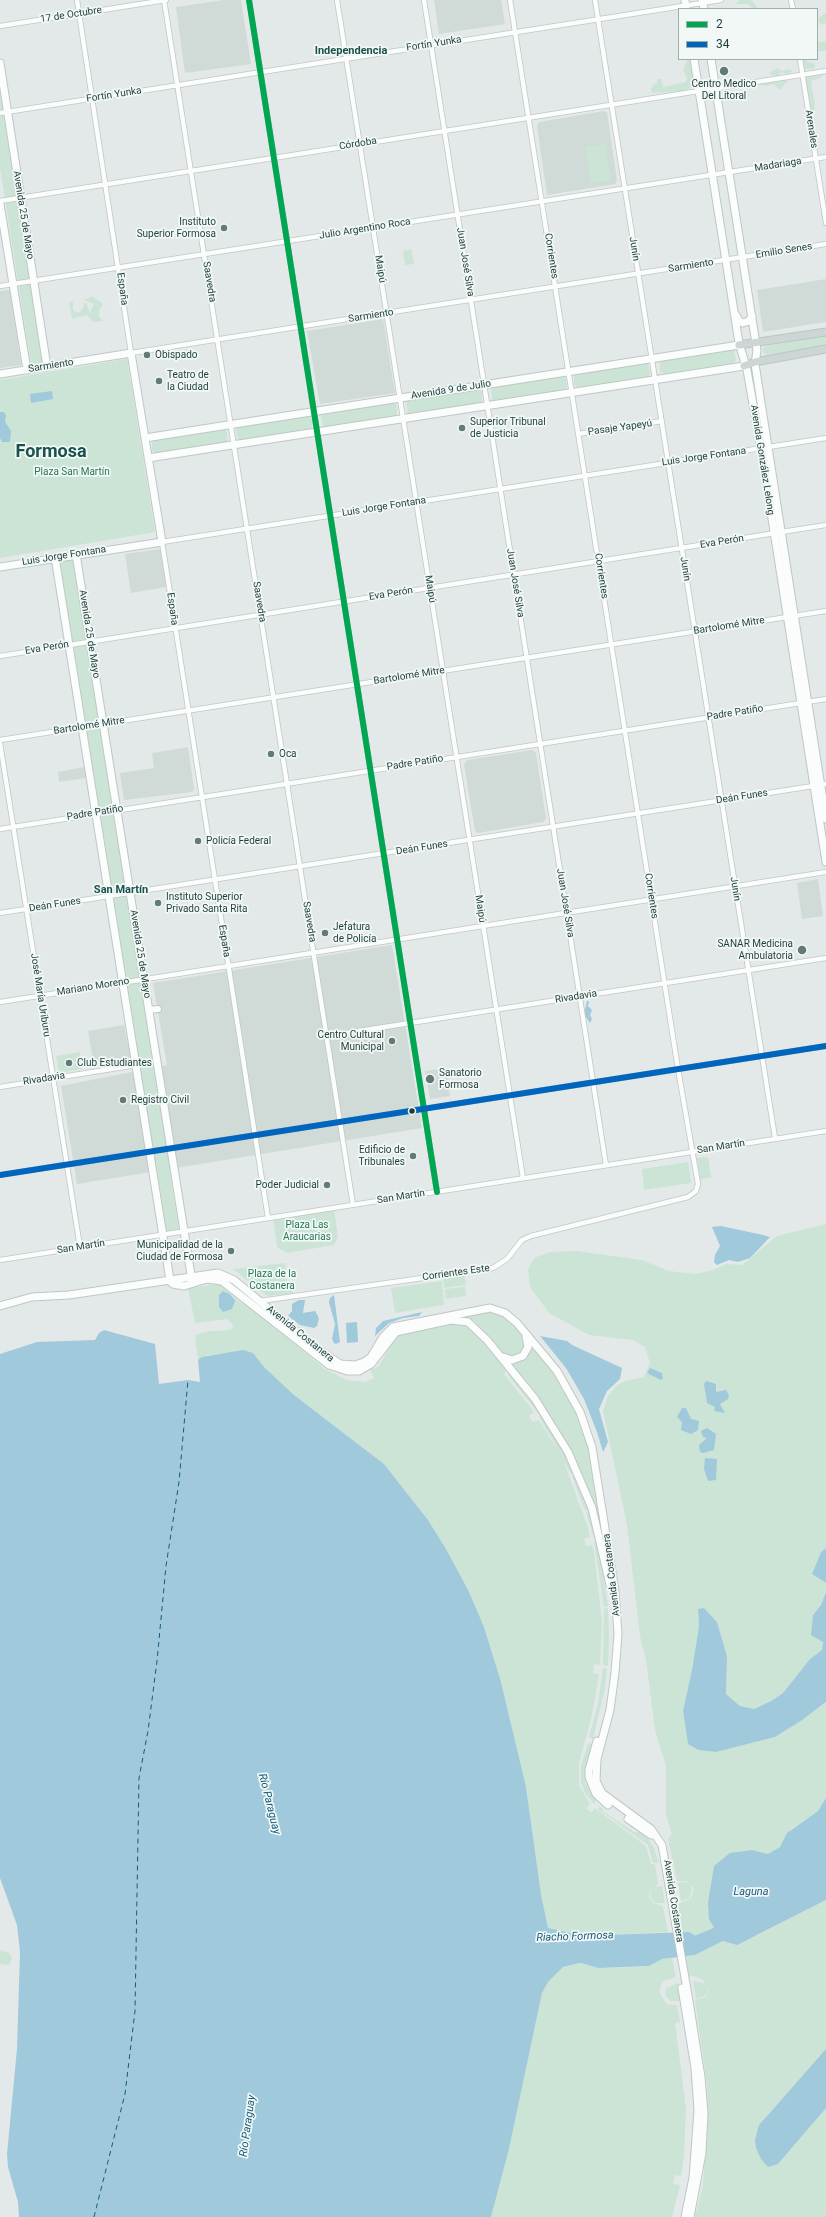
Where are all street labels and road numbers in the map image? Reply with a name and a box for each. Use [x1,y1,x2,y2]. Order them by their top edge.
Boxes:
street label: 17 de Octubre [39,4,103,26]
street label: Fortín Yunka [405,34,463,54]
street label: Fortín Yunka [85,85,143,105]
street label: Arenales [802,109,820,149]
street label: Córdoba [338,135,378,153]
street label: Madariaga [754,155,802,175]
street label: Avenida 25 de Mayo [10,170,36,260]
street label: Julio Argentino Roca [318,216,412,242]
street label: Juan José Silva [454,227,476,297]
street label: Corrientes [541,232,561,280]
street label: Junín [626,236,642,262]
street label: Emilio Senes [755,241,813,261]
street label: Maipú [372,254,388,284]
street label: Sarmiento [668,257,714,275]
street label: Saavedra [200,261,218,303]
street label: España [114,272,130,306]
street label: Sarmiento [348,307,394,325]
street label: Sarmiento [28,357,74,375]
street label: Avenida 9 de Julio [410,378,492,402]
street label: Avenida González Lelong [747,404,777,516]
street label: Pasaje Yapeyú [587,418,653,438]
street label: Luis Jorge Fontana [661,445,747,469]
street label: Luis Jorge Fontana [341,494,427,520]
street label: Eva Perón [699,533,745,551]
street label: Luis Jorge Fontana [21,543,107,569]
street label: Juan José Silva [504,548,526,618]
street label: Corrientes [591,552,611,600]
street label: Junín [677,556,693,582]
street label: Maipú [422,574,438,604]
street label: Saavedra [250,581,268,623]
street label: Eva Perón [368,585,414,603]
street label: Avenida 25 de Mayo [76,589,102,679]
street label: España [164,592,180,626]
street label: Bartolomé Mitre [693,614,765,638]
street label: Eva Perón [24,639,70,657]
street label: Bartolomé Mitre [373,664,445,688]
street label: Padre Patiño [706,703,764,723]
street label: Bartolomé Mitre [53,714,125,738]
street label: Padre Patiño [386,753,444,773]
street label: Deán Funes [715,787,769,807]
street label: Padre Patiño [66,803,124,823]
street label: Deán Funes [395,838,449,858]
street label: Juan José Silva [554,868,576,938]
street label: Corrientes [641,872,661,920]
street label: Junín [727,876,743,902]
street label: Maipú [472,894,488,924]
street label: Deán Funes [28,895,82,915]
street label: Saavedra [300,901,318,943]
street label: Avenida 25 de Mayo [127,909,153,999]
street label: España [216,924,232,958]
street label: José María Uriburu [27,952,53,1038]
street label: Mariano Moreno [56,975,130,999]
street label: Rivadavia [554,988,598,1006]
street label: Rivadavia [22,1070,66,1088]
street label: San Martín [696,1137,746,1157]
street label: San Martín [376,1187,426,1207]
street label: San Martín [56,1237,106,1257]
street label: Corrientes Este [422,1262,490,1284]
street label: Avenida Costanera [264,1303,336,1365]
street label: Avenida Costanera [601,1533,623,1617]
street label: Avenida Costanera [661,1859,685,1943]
-------------------------
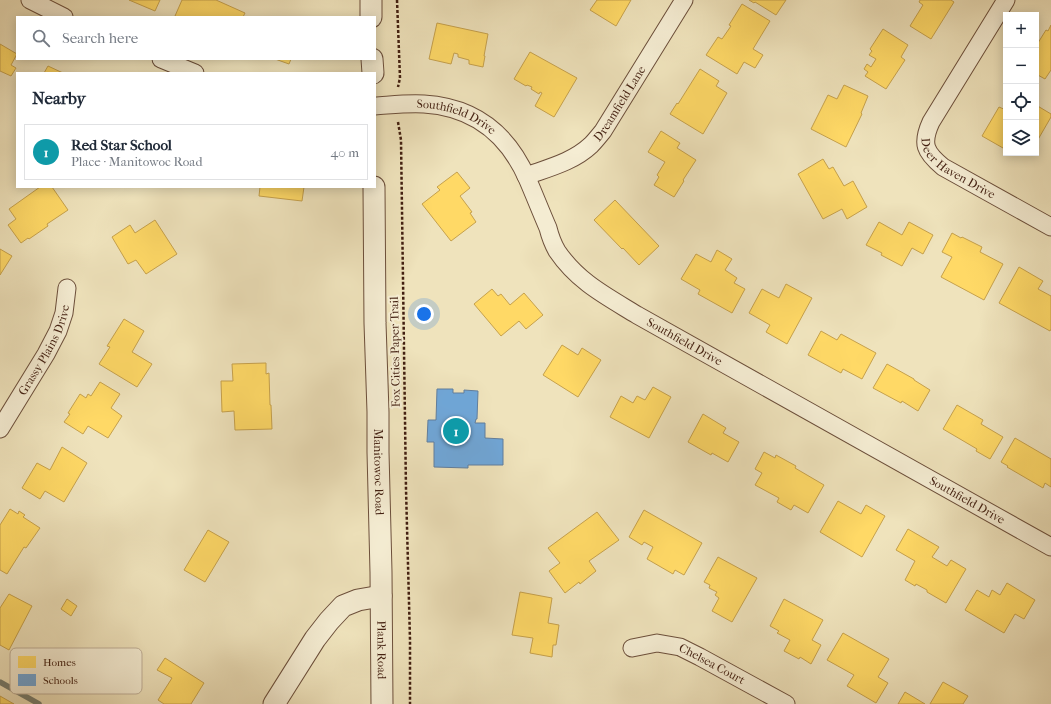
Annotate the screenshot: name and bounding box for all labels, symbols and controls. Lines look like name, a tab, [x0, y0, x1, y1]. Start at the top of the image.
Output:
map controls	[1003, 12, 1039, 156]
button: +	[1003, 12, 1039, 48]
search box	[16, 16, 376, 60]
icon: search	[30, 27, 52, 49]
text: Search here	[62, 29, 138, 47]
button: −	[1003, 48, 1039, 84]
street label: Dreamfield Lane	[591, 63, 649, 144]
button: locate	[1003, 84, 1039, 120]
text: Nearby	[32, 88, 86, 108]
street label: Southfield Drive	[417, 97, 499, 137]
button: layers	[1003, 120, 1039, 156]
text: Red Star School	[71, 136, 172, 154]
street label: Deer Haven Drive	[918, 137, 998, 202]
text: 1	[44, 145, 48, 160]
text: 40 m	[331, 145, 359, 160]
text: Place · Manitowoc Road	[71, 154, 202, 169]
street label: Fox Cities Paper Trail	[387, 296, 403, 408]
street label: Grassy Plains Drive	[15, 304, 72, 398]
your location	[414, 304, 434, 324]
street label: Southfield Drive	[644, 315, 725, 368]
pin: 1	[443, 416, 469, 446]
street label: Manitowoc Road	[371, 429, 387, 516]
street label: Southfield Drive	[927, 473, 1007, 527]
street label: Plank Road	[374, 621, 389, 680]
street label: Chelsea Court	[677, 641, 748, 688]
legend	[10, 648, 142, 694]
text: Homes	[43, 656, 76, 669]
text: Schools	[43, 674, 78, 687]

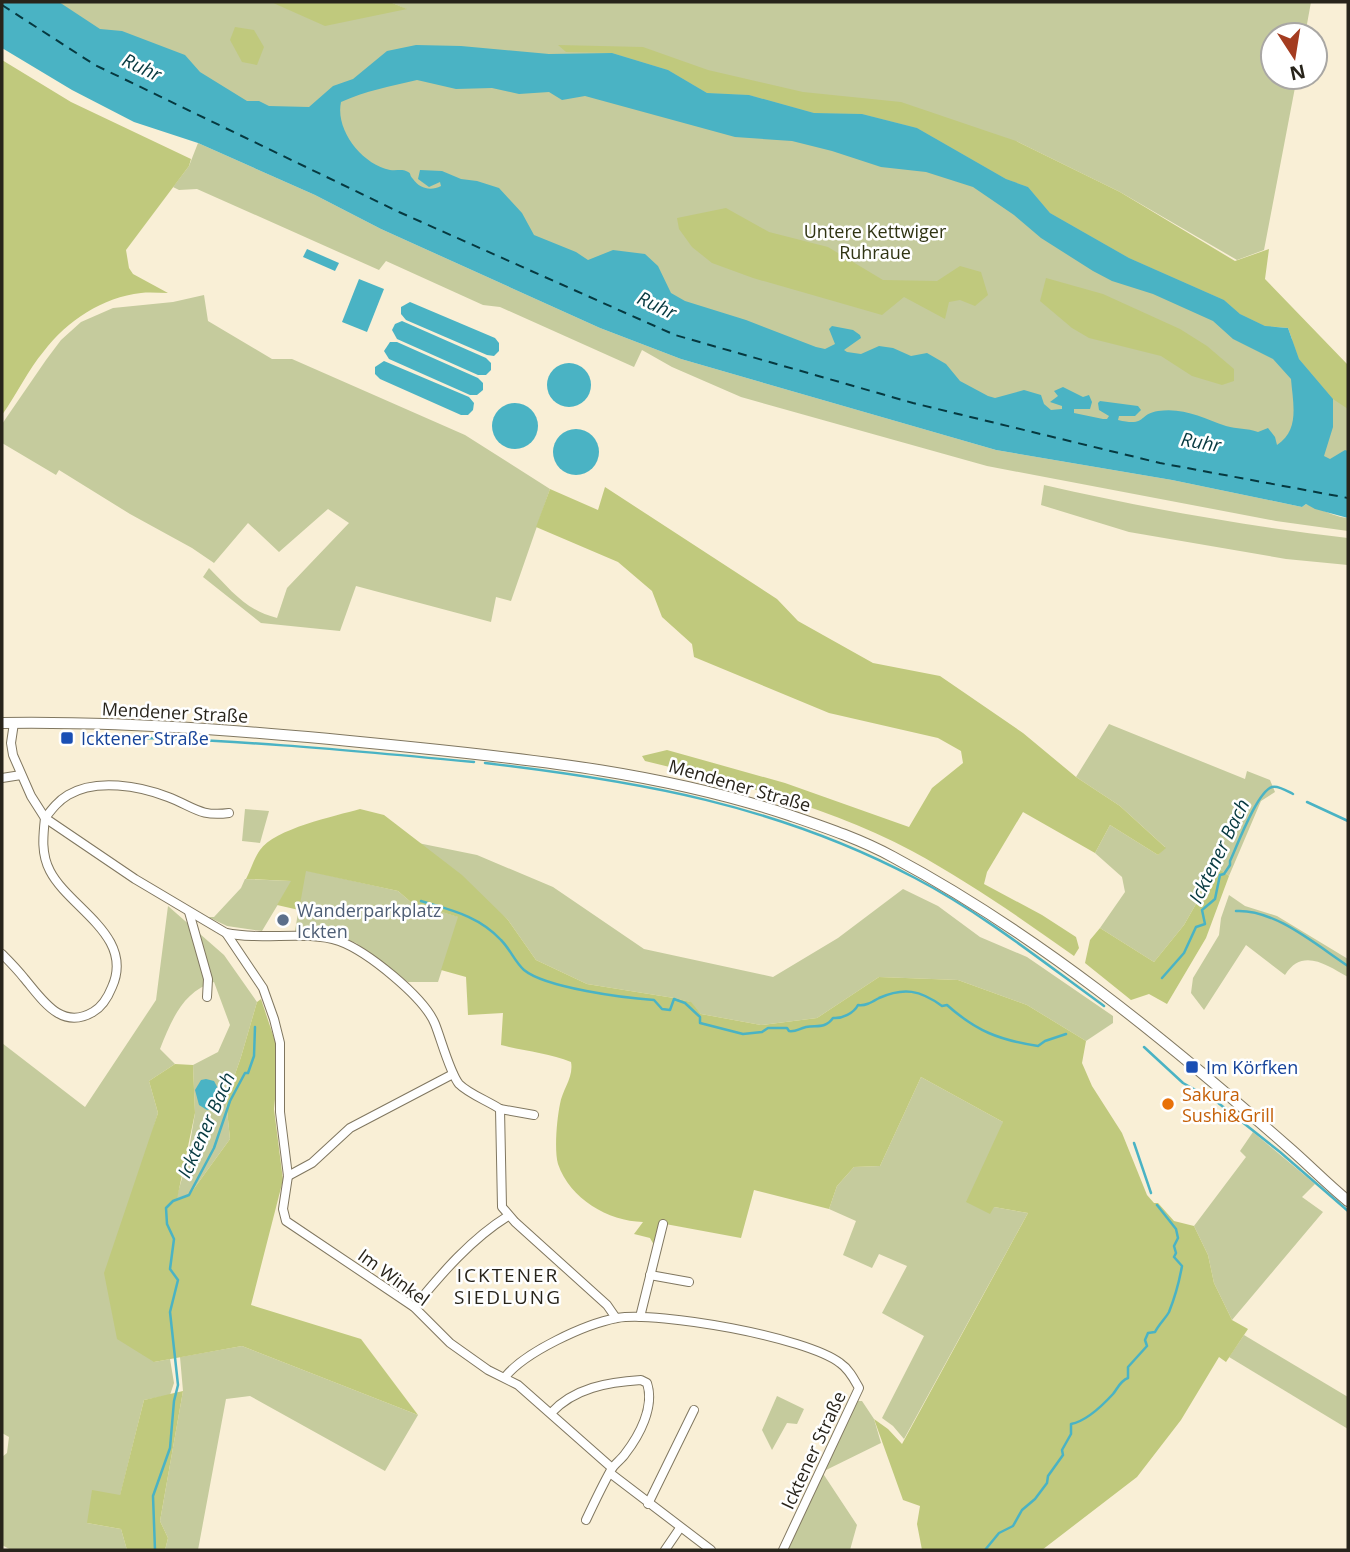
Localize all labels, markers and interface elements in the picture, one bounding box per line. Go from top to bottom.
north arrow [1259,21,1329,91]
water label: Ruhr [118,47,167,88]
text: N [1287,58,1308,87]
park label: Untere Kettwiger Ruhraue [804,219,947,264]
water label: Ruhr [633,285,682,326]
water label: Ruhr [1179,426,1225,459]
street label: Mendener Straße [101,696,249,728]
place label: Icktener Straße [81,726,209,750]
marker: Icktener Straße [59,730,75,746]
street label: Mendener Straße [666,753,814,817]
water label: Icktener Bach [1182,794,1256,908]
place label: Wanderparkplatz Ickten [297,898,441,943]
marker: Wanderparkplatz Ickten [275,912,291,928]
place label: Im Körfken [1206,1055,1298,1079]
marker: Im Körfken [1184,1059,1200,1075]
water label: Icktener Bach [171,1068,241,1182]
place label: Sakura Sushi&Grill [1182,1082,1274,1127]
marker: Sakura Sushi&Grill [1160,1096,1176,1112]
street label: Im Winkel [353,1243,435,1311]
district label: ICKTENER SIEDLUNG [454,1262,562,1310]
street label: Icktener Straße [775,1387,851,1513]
-------------------------
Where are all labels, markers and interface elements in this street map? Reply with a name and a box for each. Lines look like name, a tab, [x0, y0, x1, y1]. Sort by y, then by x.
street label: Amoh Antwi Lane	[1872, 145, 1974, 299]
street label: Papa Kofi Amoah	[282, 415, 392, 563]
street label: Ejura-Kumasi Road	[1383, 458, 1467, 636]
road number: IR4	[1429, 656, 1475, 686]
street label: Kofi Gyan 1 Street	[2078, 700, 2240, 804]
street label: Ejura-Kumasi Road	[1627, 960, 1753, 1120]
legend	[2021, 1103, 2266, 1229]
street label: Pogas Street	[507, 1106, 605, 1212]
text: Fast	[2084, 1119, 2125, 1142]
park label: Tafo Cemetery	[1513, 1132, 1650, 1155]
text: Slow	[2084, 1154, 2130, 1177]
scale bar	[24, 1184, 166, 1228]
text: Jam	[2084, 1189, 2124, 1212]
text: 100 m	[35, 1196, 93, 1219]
-------------------------
The word to find is "image". Copy every line of the data that holds it.

Where are all street labels and road numbers in the map image? Reply with a name and a box for each. Use [x1,y1,x2,y2]. Order them by their top edge.
Annotate the screenshot: name and bounding box for all labels, symbols and controls. Lines look like name, a tab, [x0, y0, x1, y1]. Start at the top of the image.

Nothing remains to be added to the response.